Aleriel, or A Voyage to Other Worlds
- Book cover
- Author: W. S. Lach-Szyrma
- Language: English
- Genre: Science fiction
- Publisher: Wyman and Sons, Jurassic London
- Publication date: 1883
- Publication place: England
- Media type: Print
- Pages: 220
- OCLC: 7261871

= Aleriel, or A Voyage to Other Worlds =

1883 novel by W. S. Lach-Szyrma

Aleriel, or A Voyage to Other Worlds is an 1883 science fiction novel by Wladislaw Somerville Lach-Szyrma, a Polish-English curate, author, and historian.

The book is an expanded version of Lach-Szyrma's earlier work A Voice from Another World, published in 1874. A sequel series, "Letters from the Planets", was published in nine parts between 1887 and 1893 in Cassell's Family Magazine.

Published in 1883, Aleriel is a Victorian novel, which was previously thought to be the first published work to apply the word Martian as a noun (it is now known that the word had been so used as early as 1869).
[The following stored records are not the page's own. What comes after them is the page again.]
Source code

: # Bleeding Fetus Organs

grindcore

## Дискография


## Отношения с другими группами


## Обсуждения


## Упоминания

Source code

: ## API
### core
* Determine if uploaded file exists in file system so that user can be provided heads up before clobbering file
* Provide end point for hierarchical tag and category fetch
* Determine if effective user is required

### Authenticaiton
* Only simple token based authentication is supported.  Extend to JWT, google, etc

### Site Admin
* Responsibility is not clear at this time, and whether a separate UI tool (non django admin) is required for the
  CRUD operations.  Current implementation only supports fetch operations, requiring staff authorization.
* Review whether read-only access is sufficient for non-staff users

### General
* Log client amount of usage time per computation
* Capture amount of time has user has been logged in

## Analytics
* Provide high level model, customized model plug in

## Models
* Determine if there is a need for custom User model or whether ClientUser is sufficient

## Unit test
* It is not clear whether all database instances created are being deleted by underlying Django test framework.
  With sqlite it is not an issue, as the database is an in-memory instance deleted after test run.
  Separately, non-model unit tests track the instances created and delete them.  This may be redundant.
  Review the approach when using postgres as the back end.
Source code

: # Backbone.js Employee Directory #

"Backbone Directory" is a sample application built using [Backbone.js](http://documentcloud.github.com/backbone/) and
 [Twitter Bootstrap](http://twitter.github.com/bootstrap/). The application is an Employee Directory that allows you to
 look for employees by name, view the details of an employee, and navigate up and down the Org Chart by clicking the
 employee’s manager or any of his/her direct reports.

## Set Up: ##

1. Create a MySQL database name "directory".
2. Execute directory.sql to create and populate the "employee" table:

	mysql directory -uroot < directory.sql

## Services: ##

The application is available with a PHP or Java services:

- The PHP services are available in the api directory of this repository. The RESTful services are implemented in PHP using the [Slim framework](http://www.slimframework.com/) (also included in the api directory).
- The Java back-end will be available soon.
After the protagonist, Aleriel, lands on Mars, he buries his spacecraft in snow, "so that it might not be disturbed by any Martian who might come across it". The novel portrays Venus and Mars as utopias, Jupiter and Saturn as primitive, and the Moon as desolate.

A new edition was published in 2015. It includes the same text and a new introduction by Richard Dunn (Royal Museums Greenwich) and Marek Kukula (Royal Observatory Greenwich).